If these women do not know what is driving their behaviors, and cannot name them, then there is no way they will be able to change them. Richardson states that the process of creating a long-term financial plan as well as  guiding them to feel empowered and confident towards finances, “…can be broken down into small, positive steps that are not so overwhelming” (Richardson, 2019). While I agree that small but significant steps to change are the key, how will these women stick to their financial plans with a financial strategist? There will be no follow-through of their long-term plans if they don’t understand what is driving their everyday behaviors and actions, thus they will return to their old habits.

While Richardson argues that investing is a first step, I feel financial planning alone will not do anything to change behaviors and dynamics. The first step is to become aware of the drivers and how they impact our everyday actions and decisions. Most of the information given by financial professionals will be lost within 7-9 months and most don’t go back to relearn. Money coaching helps people change first and then we apply the financial knowledge, putting the horse before the cart. We cannot solve emotional and behavioral challenges with a financial solution, education, or literacy. Awakening these women towards their patterns, behaviors, and emotions will create a willingness to stay in a space of transformation.

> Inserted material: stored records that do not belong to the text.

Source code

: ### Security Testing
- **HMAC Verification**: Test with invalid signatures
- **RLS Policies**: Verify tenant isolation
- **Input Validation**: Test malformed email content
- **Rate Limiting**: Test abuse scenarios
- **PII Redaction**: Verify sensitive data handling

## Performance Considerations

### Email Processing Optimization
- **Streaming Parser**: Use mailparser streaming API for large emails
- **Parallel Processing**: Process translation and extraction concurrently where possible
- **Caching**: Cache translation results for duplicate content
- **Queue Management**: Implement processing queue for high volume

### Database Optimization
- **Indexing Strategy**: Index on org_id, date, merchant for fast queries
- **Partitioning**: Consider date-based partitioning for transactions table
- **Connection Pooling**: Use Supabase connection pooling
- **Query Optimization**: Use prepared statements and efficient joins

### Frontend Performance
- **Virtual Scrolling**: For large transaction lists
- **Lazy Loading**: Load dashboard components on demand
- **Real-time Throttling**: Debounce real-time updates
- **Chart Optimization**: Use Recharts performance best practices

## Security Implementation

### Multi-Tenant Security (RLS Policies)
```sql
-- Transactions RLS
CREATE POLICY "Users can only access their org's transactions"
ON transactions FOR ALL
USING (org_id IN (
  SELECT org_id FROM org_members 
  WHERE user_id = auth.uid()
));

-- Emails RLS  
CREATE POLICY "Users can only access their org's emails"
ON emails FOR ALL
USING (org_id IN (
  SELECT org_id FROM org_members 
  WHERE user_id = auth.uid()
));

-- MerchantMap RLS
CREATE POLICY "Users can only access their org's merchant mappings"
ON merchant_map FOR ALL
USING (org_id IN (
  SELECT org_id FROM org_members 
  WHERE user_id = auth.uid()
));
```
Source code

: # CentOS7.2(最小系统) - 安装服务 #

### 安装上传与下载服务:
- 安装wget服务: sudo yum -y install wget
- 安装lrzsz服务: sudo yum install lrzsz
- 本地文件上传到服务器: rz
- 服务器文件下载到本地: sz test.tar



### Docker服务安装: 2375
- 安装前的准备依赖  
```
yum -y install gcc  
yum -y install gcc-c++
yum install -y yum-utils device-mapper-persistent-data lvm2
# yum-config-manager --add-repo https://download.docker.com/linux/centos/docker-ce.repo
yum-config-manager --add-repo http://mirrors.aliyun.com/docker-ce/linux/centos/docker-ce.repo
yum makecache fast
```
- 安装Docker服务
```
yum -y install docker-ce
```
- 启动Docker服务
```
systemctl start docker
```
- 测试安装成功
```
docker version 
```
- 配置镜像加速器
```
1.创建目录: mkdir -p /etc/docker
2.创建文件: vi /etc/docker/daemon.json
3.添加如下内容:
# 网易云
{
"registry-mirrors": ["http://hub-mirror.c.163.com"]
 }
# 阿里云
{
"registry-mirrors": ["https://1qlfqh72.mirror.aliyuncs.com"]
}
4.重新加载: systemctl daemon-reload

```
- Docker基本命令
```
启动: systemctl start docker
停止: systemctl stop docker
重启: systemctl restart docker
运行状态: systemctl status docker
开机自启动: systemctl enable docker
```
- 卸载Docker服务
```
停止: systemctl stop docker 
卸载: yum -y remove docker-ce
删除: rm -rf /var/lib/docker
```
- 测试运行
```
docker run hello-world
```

Money coaching is a therapeutically informed coaching model that can help anyone struggling to stick to their financial plan. Despite the differences between financial strategists and money coaches, they can work hand-in-hand by allowing their clients to discover what is blocking them towards money, working on those challenges, and then providing financial literacy and education. Women have fought so hard to achieve the level of empowerment we have today and Richardson is correct when she states that “female financial empowerment should be next on the list” (Richardson, 2019) of barriers to break.